[[ EXTRACTED MATERIAL, beginning ]]

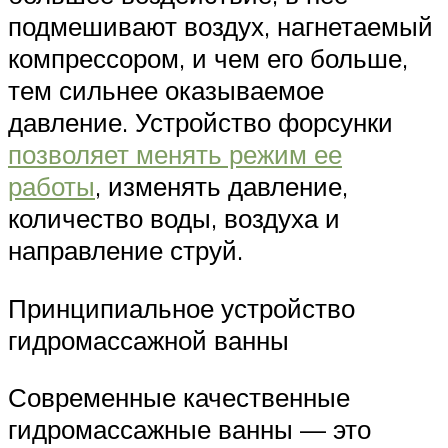
подмешивают воздух, нагнетаемый
компрессором, и чем его больше,
тем сильнее оказываемое
давление. Устройство форсунки
позволяет менять режим ее
работы
, изменять давление,
количество воды, воздуха и
направление струй.
Принципиальное устройство
гидромассажной ванны
Современные качественные
гидромассажные ванны — это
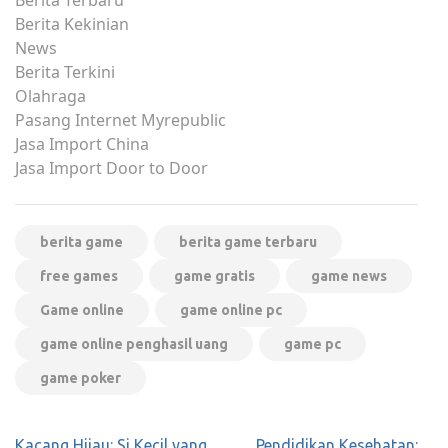
Berita Terbaru
Berita Kekinian
News
Berita Terkini
Olahraga
Pasang Internet Myrepublic
Jasa Import China
Jasa Import Door to Door
berita game
berita game terbaru
free games
game gratis
game news
Game online
game online pc
game online penghasil uang
game pc
game poker
Post
Kacang Hijau: Si Kecil yang
Pendidikan Kesehatan:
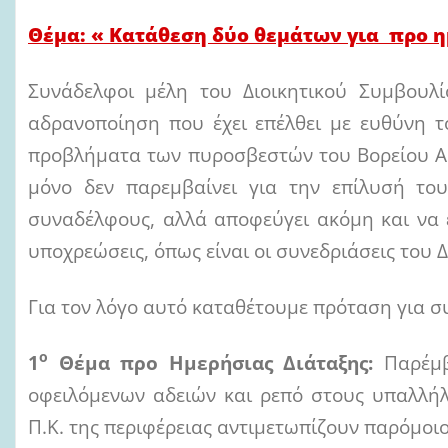
Θέμα
: « Κατάθεση δύο θεμάτων για προ η
Συνάδελφοι μέλη του Διοικητικού Συμβουλί
αδρανοποίηση που έχει επέλθει με ευθύνη τ
προβλήματα των πυροσβεστών του Βορείου Αι
μόνο δεν παρεμβαίνει για την επίλυσή το
συναδέλφους, αλλά αποφεύγει ακόμη και να 
υποχρεώσεις, όπως είναι οι συνεδριάσεις του Δ
Για τον λόγο αυτό καταθέτουμε πρόταση για 
ο
1
Θέμα προ Ημερήσιας Διάταξης:
Παρέμβ
οφειλόμενων αδειών και ρεπό στους υπαλλήλ
Π.Κ. της περιφέρειας αντιμετωπίζουν παρόμοι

[[ EXTRACTED MATERIAL, end ]]

Reproduce the lines of the records from their beginning through the line containing "Современные качественные", including that line, and omit the pictures from your answer.

**FINISHED TASK**
подмешивают воздух, нагнетаемый
компрессором, и чем его больше,
тем сильнее оказываемое
давление. Устройство форсунки
позволяет менять режим ее
работы
, изменять давление,
количество воды, воздуха и
направление струй.
Принципиальное устройство
гидромассажной ванны
Современные качественные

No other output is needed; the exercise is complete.